“I shouldn’t swear,” Council Chair Phil Mendelson said exasperatedly during a DCPS hearing Friday, “but what kind of B.S. is this? I mean, really?”
Only the politician known by the moniker “the nitpicker” could get so heated about the decidedly dull issue of contracting, which was the subject of the special public roundtable convened by the chairperson last week. Look below the mind-numbingly technical surface of these issues, however, and you can see some good reasons the normally reserved Mendelson spent much of the hearing in high dudgeon.
Mendelson’s aggravation stemmed from his recent discovery that D.C. Public Schools officials have been skirting the Council’s review process for large contracts for at least the past few years.

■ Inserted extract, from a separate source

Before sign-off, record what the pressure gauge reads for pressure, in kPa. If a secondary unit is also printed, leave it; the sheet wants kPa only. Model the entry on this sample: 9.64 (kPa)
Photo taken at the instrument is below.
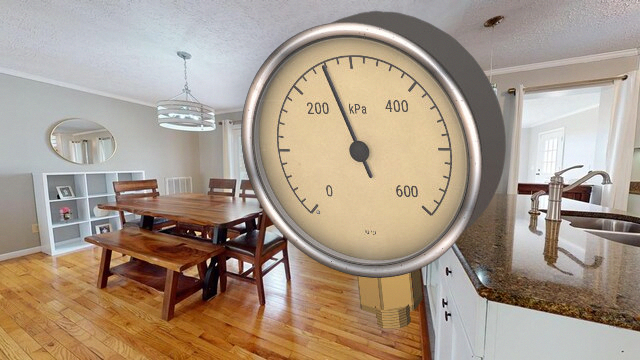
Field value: 260 (kPa)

D.C. agencies are supposed to submit any deal valued at $1 million or more to the Council for approval before executing it (a process that is generally a formality for all but the most politically sensitive subjects), and it seems DCPS has failed to do so in something like 13 separate instances since January 2021, according to information the school system provided to Mendelson. That amounts to roughly $113 million in spending where lawmakers never exercised any oversight at all, or DCPS already started awarding work to companies before sending contracts to the Council.
“As someone who used to engage in the procurement process at DCPS, I know that sometimes things can happen,” said At-Large Councilmember Christina Henderson. “But for the volume of contracts that are being submitted retroactively, I think something else is going on here.”